Task requirements: Arrange as a numbered list the part of the lines that opens with the line containing "Rank the categories" and closes with the line containing "(io_index=11)', 'Ticket (io_index=0)'", both ends included and blank lines left out.

Exercise materials:
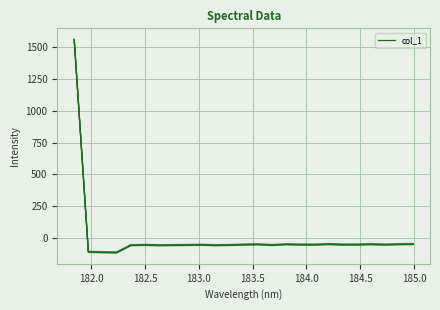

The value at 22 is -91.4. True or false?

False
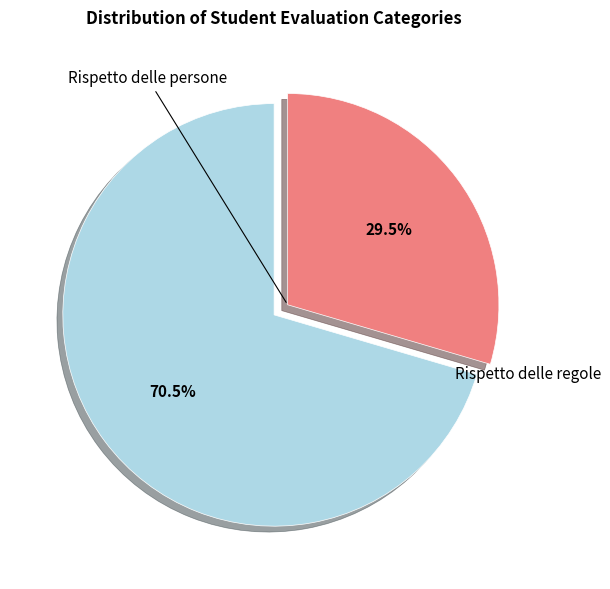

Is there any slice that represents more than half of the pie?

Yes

---

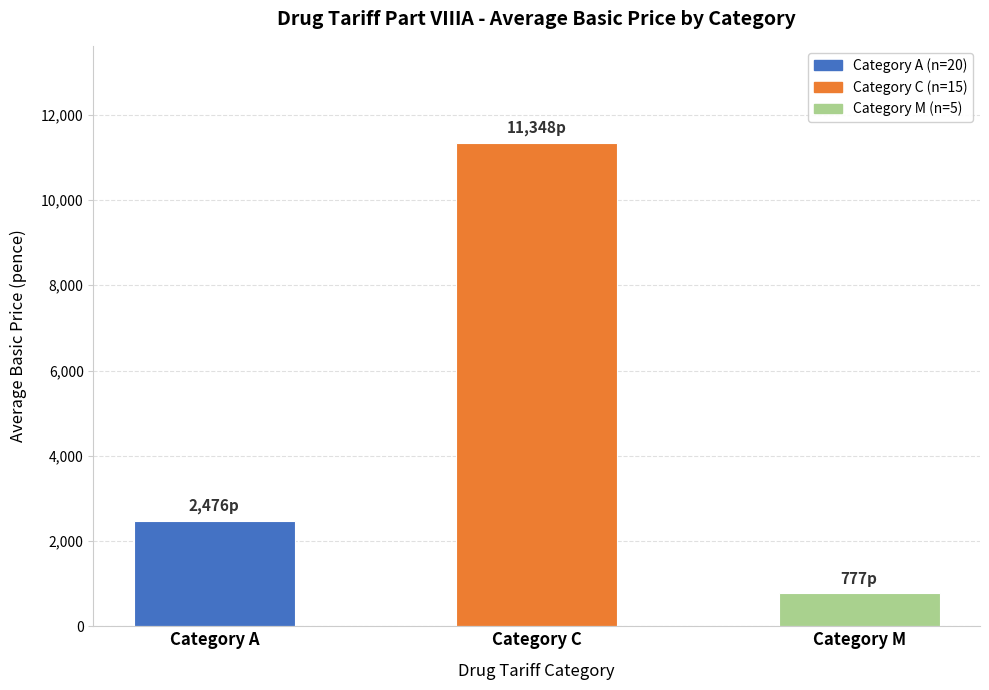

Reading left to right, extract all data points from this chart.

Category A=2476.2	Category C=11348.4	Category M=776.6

...

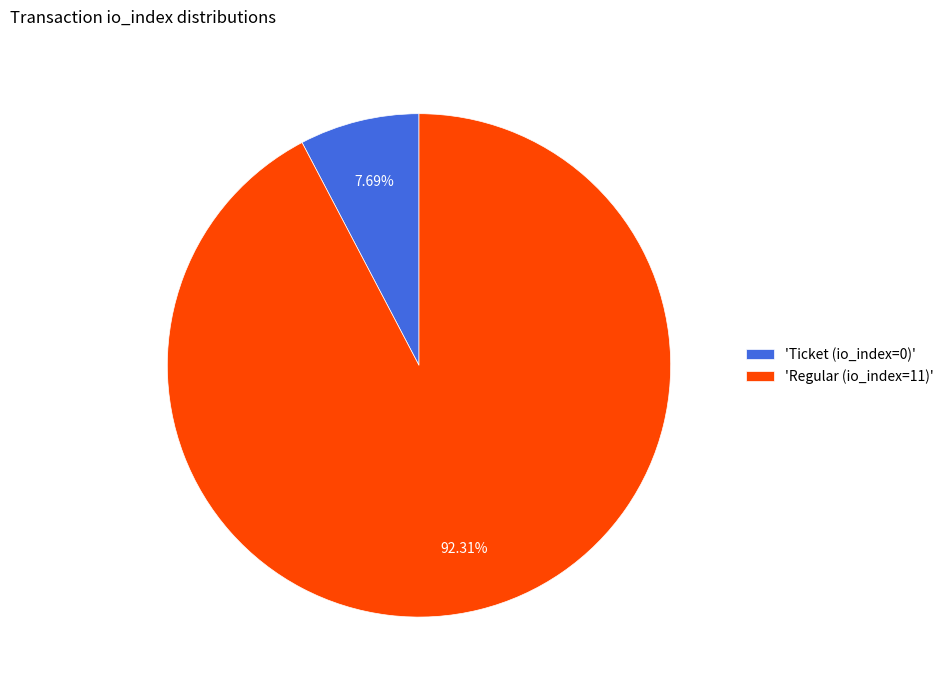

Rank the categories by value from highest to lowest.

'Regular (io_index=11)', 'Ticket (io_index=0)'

Answer space:
1. Rank the categories by value from highest to lowest.
2. 'Regular (io_index=11)', 'Ticket (io_index=0)'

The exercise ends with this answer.